_Work task_:
An exact copy of every entry is required, without the pictures.

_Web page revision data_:
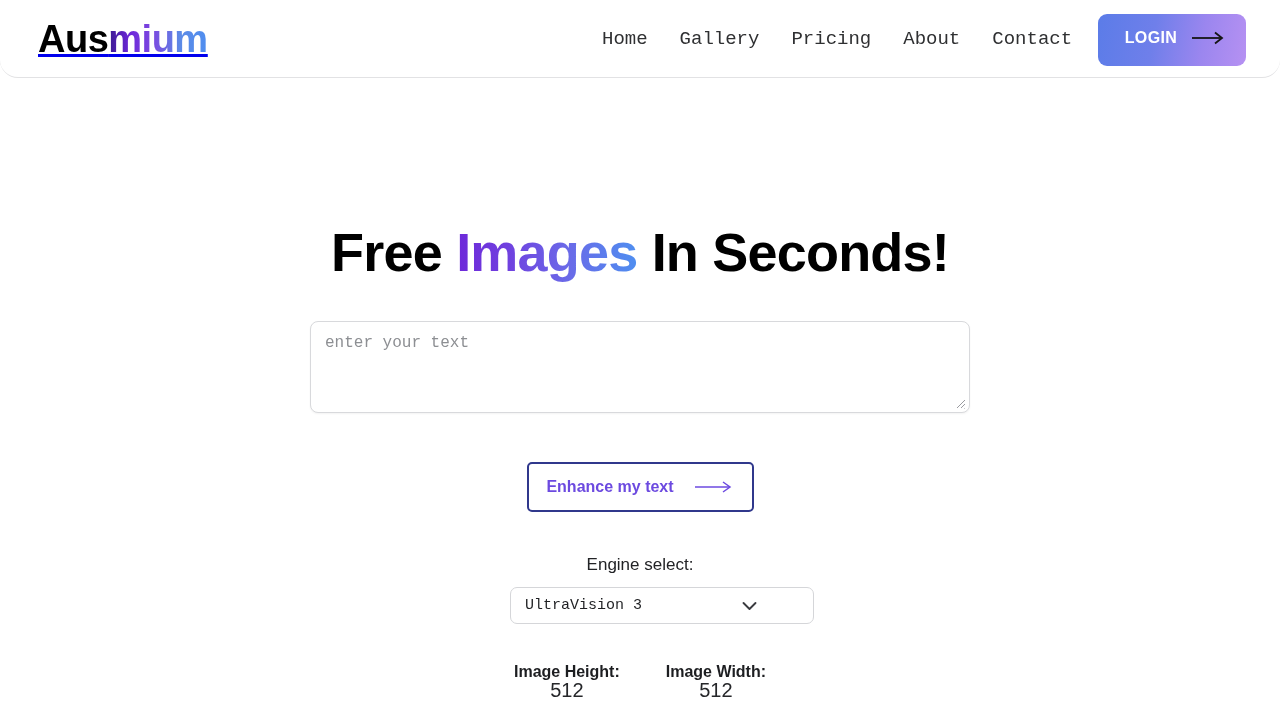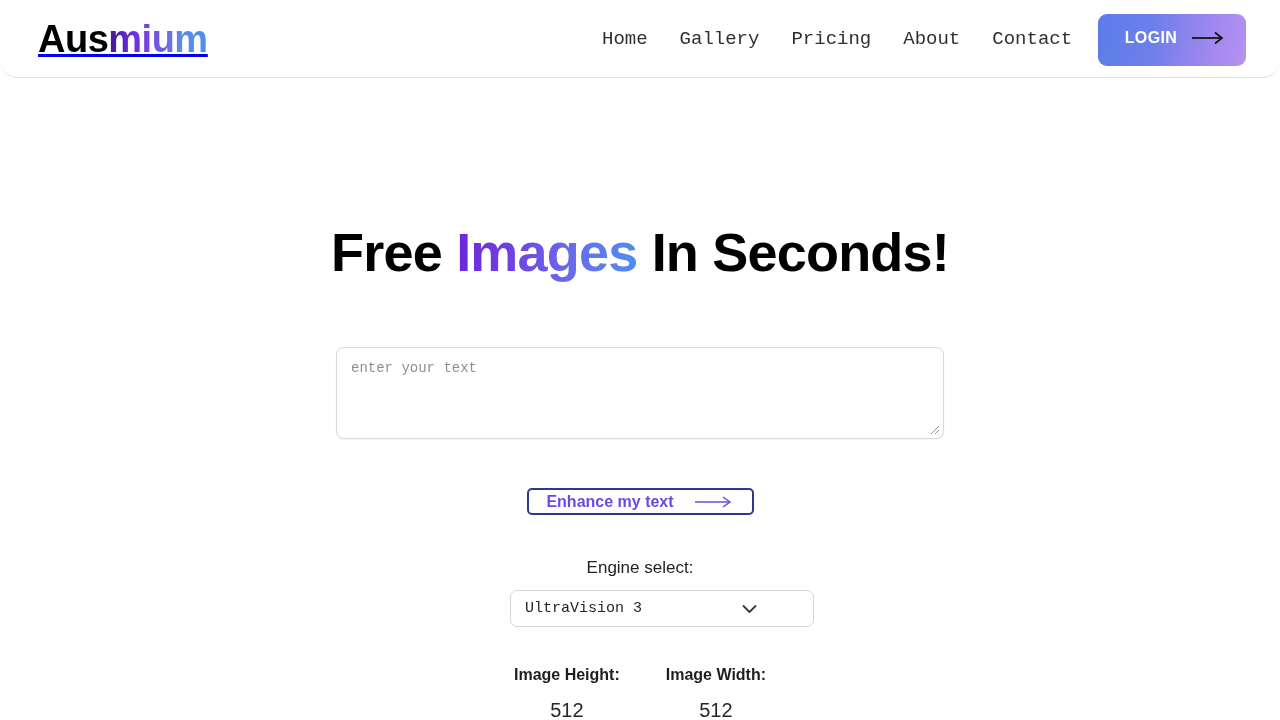--- a/index.html
+++ b/index.html
@@ -107,45 +107,45 @@
     line-height: 1;
     margin: 0;
     text-align: center;
     letter-spacing: -0.2px;
   }
   .headline-main {
     font-size: 54px;
     font-weight: bold;
     color: #000000;
     line-height: 1;
-    margin: 7px;
+    margin: 0;
     margin-top: 42px;
     text-align: center;
     letter-spacing: -0.8px;
     white-space: nowrap;
   }
   .headline-accent {
     background: linear-gradient(90deg, #6d28d9 0%, #7040df 28%, #6a6ae8 62%, #4f8ef0 100%);
     -webkit-background-clip: text;
     background-clip: text;
     color: transparent;
     -webkit-text-fill-color: transparent;
   }
 
   .prompt-area {
-    margin-top: 61px;
-    width: 608px;
+    margin-top: 42px;
+    width: 660px;
     height: 92px;
     border: 1px solid #d8d9dc;
     border-radius: 8px;
     background: #ffffff;
     box-shadow: 0 1px 2px rgba(0,0,0,0.05);
     padding: 12px 14px;
     font-family: "Liberation Mono", "DejaVu Sans Mono", monospace;
-    font-size: 14px;
+    font-size: 16px;
     color: #222222;
     resize: none;
     outline: none;
     display: block;
   }
   .prompt-area::placeholder { color: #8d8f93; }
   .resize-grip {
     position: absolute;
     width: 12px;
     height: 12px;
@@ -227,21 +227,20 @@
     align-items: center;
   }
   .dimension-label {
     font-size: 16px;
     font-weight: bold;
     color: #1d1e21;
     line-height: 1;
     white-space: nowrap;
   }
   .dimension-value {
-    margin-top: 17px;
     font-size: 20px;
     font-weight: normal;
     color: #26272a;
     line-height: 1;
   }
 </style>
 </head>
 <body>
 
 <header class="site-header">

_Solution to the problem_:
--- a/index.html
+++ b/index.html
@@ -107,45 +107,45 @@
     line-height: 1;
     margin: 0;
     text-align: center;
     letter-spacing: -0.2px;
   }
   .headline-main {
     font-size: 54px;
     font-weight: bold;
     color: #000000;
     line-height: 1;
-    margin: 7px;
+    margin: 0;
     margin-top: 42px;
     text-align: center;
     letter-spacing: -0.8px;
     white-space: nowrap;
   }
   .headline-accent {
     background: linear-gradient(90deg, #6d28d9 0%, #7040df 28%, #6a6ae8 62%, #4f8ef0 100%);
     -webkit-background-clip: text;
     background-clip: text;
     color: transparent;
     -webkit-text-fill-color: transparent;
   }
 
   .prompt-area {
-    margin-top: 61px;
-    width: 608px;
+    margin-top: 42px;
+    width: 660px;
     height: 92px;
     border: 1px solid #d8d9dc;
     border-radius: 8px;
     background: #ffffff;
     box-shadow: 0 1px 2px rgba(0,0,0,0.05);
     padding: 12px 14px;
     font-family: "Liberation Mono", "DejaVu Sans Mono", monospace;
-    font-size: 14px;
+    font-size: 16px;
     color: #222222;
     resize: none;
     outline: none;
     display: block;
   }
   .prompt-area::placeholder { color: #8d8f93; }
   .resize-grip {
     position: absolute;
     width: 12px;
     height: 12px;
@@ -227,21 +227,20 @@
     align-items: center;
   }
   .dimension-label {
     font-size: 16px;
     font-weight: bold;
     color: #1d1e21;
     line-height: 1;
     white-space: nowrap;
   }
   .dimension-value {
-    margin-top: 17px;
     font-size: 20px;
     font-weight: normal;
     color: #26272a;
     line-height: 1;
   }
 </style>
 </head>
 <body>
 
 <header class="site-header">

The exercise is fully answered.